Pesta Gol Penutup dan Catatan Penting untuk Eddie Howe
Kiper Kjell Scherpen sempat melakukan penyelamatan penting pada menit ke-90+1, menepis tendangan kaki kiri Sandro Tonali dari dalam kotak penalti, mencegah skor menjadi lebih besar lagi. Namun, tanpa tambahan gol pada sisa laga, Newcastle United memastikan kemenangan telak 4-0 atas Royale Union SG di Liga Champions.
Kemenangan ini menjadi sinyal kuat dari Newcastle United di Liga Champions. Eddie Howe berhasil meracik strategi yang efektif, memadukan soliditas pertahanan dengan ketajaman lini serang. Para pemain menunjukkan semangat juang yang tinggi dan kekompakan tim yang luar biasa. Hasil ini tentu akan meningkatkan kepercayaan diri The Magpies untuk menghadapi laga-laga selanjutnya di kompetisi paling bergengsi Eropa ini.
Susunan Pemain: Strategi Jitu Kedua Tim
Royale Union SG:
Kjell Scherpen; Mac Allister, Burgess, Leysen; Van de Perre, Zorgane, Niang, Khalaili, Ait El Hadj, David, Rodriguez.

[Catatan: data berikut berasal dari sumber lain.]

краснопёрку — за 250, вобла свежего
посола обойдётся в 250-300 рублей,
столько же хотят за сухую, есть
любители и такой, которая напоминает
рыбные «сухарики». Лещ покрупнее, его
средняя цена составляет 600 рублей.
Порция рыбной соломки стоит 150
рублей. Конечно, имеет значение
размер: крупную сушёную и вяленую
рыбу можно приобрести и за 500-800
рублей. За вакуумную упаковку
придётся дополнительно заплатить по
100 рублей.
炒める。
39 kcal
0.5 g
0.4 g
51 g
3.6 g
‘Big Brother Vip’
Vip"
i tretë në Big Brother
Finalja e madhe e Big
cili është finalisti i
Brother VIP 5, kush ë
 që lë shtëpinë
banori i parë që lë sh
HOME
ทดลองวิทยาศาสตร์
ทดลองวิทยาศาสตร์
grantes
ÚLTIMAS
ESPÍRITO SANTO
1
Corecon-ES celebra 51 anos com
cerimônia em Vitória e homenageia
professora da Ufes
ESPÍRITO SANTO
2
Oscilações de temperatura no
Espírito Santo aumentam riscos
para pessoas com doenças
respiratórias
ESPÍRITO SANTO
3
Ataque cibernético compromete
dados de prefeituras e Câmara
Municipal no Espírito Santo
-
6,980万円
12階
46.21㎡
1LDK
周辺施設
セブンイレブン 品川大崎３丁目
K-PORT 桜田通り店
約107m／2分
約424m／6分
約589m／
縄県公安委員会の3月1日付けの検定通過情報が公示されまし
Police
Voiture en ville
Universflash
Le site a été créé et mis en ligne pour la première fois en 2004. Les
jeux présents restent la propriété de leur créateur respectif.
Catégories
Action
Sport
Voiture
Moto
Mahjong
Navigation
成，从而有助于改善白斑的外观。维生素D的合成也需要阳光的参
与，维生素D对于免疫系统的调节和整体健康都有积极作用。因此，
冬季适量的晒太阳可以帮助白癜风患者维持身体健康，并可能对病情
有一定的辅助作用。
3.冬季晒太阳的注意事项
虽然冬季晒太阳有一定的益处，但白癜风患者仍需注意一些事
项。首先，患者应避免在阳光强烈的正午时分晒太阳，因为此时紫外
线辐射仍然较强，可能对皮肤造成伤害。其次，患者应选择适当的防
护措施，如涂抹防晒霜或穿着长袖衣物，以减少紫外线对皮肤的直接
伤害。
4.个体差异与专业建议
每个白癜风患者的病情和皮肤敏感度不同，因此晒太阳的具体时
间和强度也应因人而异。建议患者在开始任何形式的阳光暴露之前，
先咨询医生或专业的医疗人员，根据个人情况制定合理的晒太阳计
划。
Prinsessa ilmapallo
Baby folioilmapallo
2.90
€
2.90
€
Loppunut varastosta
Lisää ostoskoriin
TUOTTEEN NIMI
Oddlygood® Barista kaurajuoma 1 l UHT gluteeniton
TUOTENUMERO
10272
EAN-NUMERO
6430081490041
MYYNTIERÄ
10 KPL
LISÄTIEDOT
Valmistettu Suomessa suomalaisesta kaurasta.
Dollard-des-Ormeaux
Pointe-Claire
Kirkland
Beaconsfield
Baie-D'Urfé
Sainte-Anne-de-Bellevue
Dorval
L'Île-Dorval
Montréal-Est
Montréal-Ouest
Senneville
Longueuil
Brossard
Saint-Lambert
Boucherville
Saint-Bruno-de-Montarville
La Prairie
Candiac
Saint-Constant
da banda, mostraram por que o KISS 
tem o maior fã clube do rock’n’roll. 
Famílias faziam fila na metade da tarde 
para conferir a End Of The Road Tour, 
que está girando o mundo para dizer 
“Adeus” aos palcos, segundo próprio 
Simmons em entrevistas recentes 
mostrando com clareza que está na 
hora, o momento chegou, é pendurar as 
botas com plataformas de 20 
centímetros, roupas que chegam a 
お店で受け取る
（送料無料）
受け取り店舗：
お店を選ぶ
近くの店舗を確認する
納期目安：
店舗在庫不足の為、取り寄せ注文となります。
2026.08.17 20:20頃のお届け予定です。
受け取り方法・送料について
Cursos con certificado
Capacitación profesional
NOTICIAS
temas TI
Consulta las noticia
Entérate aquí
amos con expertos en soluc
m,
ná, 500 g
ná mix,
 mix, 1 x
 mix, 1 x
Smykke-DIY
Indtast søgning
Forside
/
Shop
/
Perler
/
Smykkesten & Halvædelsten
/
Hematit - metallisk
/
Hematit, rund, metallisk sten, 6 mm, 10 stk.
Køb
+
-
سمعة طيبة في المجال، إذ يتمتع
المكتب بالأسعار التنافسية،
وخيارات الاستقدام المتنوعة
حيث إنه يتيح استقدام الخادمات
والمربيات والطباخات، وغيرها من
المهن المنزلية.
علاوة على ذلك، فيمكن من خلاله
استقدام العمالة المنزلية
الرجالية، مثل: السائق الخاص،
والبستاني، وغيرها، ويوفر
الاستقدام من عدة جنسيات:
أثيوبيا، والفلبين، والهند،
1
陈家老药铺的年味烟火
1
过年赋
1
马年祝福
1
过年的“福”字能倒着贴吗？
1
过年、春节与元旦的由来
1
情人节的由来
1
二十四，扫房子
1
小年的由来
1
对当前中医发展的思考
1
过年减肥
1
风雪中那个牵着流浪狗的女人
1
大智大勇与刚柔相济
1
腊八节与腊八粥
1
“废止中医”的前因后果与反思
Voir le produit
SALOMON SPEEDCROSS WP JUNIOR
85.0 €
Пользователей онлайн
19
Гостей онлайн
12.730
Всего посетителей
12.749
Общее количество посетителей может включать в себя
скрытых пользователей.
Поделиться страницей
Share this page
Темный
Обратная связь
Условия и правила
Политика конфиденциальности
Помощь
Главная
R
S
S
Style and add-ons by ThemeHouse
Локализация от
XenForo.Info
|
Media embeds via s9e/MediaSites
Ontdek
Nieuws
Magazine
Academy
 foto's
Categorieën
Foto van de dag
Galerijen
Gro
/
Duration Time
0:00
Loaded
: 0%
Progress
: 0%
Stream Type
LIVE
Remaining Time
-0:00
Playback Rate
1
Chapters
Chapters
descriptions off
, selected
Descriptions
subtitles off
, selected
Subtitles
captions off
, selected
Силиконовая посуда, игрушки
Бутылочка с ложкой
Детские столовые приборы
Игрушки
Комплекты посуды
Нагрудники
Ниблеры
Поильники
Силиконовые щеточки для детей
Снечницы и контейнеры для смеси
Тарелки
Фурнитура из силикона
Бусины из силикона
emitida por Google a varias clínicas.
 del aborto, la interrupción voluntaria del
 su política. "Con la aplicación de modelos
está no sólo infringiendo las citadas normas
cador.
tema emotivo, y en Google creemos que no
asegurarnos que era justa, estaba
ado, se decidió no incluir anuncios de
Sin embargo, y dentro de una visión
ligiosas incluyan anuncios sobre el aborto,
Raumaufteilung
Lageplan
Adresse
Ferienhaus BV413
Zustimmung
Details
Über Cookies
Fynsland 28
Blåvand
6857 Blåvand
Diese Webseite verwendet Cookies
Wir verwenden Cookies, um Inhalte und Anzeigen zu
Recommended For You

Pelatih: Alexander Blessin
Newcastle United:
Nick Pope; Kieran Trippier, Malick Thiaw, Sven Botman, Dan Burn; Sandro Tonali, Bruno Guimaraes, Joelinton; Anthony Elanga, Anthony Gordon, Nick Woltemade.
Pelatih: Eddie Howe
Kemenangan telak ini bukan hanya tentang skor, tetapi juga tentang bagaimana Newcastle United menunjukkan karakter dan ambisi mereka di panggung Eropa. Dengan performa seperti ini, The Magpies siap untuk menjadi kuda hitam yang patut diperhitungkan di Liga Champions musim ini.